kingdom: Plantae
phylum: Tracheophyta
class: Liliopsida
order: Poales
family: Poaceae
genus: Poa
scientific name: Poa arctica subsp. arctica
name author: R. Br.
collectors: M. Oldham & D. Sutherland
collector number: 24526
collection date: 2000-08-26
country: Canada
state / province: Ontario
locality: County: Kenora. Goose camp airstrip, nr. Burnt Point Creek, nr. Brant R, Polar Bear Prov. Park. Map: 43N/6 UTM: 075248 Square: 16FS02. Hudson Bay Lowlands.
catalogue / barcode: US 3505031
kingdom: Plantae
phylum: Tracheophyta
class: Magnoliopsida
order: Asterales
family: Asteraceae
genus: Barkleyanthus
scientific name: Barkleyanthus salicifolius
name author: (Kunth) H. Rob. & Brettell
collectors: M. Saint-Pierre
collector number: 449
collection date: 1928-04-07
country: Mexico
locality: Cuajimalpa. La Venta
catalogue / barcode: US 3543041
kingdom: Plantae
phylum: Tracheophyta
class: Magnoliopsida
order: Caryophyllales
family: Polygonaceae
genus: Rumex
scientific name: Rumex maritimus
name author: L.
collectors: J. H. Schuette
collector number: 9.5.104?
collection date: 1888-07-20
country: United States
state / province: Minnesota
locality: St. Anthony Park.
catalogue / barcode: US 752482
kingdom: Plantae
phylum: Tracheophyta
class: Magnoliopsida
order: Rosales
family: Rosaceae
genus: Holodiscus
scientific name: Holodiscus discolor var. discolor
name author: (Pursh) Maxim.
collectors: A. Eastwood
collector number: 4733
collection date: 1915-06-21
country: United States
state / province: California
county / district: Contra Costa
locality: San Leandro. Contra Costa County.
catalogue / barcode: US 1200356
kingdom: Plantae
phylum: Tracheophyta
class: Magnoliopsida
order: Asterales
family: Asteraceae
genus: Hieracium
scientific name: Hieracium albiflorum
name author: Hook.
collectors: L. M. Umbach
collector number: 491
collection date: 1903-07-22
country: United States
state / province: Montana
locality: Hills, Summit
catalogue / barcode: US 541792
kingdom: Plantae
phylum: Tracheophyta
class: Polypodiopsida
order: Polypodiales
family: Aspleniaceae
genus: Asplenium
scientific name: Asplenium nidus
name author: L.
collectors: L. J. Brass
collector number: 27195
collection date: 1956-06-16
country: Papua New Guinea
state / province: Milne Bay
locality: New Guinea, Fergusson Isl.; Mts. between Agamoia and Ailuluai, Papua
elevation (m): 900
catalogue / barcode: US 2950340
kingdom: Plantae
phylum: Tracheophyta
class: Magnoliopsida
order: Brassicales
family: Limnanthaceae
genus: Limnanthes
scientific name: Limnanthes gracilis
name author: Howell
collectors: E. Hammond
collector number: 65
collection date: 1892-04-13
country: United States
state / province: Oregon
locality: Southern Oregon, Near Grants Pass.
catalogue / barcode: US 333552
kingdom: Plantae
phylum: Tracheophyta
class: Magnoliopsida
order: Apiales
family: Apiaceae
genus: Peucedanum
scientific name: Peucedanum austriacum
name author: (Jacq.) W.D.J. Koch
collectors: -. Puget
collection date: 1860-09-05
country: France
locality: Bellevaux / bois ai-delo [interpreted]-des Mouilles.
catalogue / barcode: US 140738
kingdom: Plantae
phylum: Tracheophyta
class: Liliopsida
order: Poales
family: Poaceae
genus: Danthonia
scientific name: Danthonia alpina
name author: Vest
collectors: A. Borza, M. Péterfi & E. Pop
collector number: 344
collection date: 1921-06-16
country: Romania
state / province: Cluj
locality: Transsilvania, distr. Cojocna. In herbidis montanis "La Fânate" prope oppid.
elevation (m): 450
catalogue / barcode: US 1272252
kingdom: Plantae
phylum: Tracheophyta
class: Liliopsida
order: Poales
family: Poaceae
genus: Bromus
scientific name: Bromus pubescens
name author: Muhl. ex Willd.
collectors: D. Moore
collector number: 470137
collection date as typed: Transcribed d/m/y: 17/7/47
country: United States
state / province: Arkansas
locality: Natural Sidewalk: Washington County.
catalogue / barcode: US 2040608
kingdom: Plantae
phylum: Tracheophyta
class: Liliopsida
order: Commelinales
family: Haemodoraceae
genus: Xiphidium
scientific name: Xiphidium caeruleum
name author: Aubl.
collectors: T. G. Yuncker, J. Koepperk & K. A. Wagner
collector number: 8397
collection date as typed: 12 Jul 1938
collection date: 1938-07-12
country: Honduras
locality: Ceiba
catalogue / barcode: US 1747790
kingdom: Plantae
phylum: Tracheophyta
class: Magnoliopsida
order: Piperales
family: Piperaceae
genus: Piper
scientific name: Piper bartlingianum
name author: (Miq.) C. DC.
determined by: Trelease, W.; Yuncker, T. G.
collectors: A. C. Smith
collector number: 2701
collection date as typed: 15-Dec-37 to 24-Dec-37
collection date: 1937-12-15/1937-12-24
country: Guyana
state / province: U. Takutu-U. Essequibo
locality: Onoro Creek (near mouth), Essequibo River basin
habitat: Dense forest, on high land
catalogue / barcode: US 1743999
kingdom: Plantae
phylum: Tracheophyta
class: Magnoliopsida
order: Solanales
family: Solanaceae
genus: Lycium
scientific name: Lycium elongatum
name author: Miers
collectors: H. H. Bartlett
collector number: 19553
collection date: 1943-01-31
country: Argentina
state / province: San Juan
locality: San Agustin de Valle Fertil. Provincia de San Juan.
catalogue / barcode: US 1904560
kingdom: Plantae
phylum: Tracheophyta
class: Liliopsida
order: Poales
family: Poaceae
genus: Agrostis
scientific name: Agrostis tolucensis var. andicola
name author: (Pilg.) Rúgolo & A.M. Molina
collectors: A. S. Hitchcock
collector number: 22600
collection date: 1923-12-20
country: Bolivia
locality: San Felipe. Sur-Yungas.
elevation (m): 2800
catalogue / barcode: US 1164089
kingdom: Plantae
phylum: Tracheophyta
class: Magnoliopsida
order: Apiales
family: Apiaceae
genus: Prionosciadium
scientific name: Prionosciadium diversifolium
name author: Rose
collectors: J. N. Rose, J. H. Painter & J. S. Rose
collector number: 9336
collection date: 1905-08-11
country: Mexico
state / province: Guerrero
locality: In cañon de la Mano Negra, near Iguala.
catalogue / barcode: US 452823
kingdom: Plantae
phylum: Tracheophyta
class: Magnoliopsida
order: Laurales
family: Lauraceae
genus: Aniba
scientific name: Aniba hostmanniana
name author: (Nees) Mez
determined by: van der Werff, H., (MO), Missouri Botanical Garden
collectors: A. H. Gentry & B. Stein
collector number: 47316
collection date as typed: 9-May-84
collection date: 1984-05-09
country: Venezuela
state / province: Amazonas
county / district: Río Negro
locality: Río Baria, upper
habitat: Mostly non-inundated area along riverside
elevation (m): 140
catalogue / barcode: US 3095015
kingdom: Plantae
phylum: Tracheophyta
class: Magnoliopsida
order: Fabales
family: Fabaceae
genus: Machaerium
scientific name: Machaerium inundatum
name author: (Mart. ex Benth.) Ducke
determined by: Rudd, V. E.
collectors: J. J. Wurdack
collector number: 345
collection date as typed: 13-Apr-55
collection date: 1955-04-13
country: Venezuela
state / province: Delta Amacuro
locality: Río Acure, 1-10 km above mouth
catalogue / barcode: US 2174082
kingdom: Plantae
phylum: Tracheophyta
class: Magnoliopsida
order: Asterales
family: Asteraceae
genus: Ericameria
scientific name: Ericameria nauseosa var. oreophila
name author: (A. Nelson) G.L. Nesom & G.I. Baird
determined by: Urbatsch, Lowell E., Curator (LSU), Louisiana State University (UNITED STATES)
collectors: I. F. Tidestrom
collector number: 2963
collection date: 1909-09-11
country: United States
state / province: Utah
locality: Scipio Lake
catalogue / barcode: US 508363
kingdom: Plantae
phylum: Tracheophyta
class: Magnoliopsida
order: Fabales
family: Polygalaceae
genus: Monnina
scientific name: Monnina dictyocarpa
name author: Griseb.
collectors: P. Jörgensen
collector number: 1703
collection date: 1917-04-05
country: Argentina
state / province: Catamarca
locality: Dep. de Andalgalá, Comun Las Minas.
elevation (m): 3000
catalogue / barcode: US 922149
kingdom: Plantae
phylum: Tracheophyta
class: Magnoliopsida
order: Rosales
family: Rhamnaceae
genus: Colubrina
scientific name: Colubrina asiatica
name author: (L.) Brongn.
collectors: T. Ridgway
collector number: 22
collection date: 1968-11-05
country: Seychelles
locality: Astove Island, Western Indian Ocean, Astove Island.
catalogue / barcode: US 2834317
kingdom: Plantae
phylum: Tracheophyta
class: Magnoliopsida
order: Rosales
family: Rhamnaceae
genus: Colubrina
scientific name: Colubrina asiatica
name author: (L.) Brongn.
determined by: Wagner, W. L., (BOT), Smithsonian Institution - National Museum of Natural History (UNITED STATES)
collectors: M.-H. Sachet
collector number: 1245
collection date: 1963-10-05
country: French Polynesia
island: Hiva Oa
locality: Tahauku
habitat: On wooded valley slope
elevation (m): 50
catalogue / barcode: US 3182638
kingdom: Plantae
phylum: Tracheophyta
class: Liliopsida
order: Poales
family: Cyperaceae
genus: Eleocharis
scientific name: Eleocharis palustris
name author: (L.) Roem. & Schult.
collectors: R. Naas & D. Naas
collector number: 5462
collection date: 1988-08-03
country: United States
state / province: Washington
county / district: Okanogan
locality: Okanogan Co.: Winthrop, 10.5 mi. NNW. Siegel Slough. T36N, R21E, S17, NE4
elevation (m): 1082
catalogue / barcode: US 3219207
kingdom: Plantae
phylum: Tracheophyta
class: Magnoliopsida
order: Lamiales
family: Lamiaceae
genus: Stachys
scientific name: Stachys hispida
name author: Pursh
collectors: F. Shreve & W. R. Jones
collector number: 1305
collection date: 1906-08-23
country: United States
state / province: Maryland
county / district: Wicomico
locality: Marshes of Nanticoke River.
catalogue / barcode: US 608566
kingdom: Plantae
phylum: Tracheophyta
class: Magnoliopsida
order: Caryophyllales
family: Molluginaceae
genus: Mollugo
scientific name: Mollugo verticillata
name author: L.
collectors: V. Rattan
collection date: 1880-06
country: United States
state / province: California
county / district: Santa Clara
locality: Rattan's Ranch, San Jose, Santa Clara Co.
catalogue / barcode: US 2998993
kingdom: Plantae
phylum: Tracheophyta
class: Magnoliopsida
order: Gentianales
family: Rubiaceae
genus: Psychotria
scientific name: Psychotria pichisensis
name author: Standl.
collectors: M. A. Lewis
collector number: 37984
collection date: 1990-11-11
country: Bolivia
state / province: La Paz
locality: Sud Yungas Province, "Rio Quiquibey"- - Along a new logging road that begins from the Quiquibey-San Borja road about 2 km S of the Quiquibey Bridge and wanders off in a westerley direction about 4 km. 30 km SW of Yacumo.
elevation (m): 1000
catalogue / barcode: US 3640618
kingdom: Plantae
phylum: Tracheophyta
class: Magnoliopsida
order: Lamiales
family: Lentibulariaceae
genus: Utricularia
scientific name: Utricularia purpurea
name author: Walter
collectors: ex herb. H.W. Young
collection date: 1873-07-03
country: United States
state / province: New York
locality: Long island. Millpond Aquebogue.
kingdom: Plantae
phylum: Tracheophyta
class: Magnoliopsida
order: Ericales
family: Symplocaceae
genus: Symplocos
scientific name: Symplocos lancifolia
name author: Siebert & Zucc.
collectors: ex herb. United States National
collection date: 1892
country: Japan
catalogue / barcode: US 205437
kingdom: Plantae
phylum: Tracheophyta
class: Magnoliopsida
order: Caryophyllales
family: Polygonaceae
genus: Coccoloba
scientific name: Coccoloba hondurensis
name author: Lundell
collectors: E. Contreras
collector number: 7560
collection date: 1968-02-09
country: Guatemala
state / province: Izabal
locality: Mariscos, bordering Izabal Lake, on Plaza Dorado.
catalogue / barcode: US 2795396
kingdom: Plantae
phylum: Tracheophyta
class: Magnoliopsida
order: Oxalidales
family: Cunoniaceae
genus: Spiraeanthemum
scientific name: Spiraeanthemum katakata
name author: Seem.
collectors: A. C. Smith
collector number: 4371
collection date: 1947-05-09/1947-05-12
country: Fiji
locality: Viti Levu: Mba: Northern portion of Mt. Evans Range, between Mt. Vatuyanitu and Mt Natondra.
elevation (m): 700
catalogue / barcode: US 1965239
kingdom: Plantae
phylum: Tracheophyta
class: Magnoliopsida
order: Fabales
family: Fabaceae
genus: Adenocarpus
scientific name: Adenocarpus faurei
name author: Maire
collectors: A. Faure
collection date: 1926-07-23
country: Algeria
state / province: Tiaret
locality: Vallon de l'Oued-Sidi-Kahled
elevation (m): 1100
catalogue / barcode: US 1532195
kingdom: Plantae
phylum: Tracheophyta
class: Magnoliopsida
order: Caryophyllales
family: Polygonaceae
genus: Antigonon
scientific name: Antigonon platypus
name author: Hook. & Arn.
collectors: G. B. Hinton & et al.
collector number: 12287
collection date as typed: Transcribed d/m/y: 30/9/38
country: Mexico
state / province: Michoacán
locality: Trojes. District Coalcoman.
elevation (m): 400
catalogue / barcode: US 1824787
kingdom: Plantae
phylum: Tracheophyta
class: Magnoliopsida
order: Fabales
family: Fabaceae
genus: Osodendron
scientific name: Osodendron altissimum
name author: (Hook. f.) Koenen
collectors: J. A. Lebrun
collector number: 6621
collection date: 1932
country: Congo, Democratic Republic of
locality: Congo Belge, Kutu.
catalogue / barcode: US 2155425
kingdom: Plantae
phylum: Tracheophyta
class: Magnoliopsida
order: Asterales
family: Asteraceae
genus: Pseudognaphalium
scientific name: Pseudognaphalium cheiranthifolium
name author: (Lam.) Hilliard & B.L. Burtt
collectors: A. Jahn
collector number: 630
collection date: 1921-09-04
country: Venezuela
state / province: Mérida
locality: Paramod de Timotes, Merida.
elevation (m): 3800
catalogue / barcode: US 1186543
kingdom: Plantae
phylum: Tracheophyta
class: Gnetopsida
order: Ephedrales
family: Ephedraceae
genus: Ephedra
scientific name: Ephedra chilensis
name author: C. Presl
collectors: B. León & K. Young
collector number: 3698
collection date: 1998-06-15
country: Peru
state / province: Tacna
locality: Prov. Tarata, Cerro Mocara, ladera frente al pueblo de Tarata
---------------
- **EXERCISE**:
Repeat the entries from the line with "catalogue / barcode: US 608566" up to and including the line with "scientific name: Utricularia purpurea", with "collectors" changed to "collected by" and nothing else altered. Give only those lines.

- **COMPLETE ANSWER**:
catalogue / barcode: US 608566
kingdom: Plantae
phylum: Tracheophyta
class: Magnoliopsida
order: Caryophyllales
family: Molluginaceae
genus: Mollugo
scientific name: Mollugo verticillata
name author: L.
collected by: V. Rattan
collection date: 1880-06
country: United States
state / province: California
county / district: Santa Clara
locality: Rattan's Ranch, San Jose, Santa Clara Co.
catalogue / barcode: US 2998993
kingdom: Plantae
phylum: Tracheophyta
class: Magnoliopsida
order: Gentianales
family: Rubiaceae
genus: Psychotria
scientific name: Psychotria pichisensis
name author: Standl.
collected by: M. A. Lewis
collector number: 37984
collection date: 1990-11-11
country: Bolivia
state / province: La Paz
locality: Sud Yungas Province, "Rio Quiquibey"- - Along a new logging road that begins from the Quiquibey-San Borja road about 2 km S of the Quiquibey Bridge and wanders off in a westerley direction about 4 km. 30 km SW of Yacumo.
elevation (m): 1000
catalogue / barcode: US 3640618
kingdom: Plantae
phylum: Tracheophyta
class: Magnoliopsida
order: Lamiales
family: Lentibulariaceae
genus: Utricularia
scientific name: Utricularia purpurea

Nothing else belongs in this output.